▶ [MATERIAL SHOWN]:

•••

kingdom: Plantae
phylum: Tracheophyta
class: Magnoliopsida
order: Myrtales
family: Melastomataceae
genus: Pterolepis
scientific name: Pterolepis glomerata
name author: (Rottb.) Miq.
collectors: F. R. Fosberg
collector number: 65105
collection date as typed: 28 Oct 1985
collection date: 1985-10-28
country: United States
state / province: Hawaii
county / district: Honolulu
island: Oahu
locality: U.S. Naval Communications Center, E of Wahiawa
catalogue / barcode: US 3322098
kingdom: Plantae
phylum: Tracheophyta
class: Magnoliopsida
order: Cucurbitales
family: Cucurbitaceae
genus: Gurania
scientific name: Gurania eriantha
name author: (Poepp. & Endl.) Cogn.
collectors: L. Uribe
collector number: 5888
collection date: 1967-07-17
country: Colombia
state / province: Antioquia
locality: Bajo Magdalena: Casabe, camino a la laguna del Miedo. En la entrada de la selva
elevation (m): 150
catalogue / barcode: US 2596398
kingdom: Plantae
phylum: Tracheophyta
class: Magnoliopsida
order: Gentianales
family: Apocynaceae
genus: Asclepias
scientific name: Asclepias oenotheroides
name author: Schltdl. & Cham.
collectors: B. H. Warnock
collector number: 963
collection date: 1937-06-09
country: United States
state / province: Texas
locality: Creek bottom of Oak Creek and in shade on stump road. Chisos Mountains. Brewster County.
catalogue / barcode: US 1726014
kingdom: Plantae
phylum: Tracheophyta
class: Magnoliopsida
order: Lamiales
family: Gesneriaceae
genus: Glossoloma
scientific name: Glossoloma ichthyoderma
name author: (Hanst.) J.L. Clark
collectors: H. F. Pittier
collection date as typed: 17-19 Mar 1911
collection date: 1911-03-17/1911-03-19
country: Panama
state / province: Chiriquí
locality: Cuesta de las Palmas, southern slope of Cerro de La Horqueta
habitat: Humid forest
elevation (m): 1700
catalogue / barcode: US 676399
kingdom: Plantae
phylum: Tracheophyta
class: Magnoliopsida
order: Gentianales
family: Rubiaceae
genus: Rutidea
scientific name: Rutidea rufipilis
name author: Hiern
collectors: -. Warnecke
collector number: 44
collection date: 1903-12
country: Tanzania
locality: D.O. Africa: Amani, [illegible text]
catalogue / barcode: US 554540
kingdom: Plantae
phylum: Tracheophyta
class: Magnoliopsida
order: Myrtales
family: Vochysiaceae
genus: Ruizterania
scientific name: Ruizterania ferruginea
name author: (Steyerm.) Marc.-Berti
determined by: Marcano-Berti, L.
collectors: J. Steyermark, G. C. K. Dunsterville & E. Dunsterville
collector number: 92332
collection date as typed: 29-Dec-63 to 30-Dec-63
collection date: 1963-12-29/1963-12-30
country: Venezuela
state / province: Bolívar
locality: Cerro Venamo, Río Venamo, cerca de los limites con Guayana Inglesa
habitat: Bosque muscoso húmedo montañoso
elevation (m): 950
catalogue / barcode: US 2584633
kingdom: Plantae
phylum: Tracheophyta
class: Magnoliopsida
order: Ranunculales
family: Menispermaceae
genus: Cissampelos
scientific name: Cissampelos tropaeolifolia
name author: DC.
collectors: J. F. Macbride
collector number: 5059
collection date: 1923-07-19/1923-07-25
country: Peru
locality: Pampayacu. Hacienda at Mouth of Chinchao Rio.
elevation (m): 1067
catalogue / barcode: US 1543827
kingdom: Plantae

•••

▶ [THE EXERCISE]:
Put the part of the entries that opens with the line containing "scientific name: Cissampelos tropaeolifolia" and runs through the end of the entries, both ends included, into a Markdown table with the columns Row and Line. Number each row and leave out blank lines.

▶ [THE SOLUTION]:
| Row | Line |
|---|---|
| 1 | scientific name: Cissampelos tropaeolifolia |
| 2 | name author: DC. |
| 3 | collectors: J. F. Macbride |
| 4 | collector number: 5059 |
| 5 | collection date: 1923-07-19/1923-07-25 |
| 6 | country: Peru |
| 7 | locality: Pampayacu. Hacienda at Mouth of Chinchao Rio. |
| 8 | elevation (m): 1067 |
| 9 | catalogue / barcode: US 1543827 |
| 10 | kingdom: Plantae |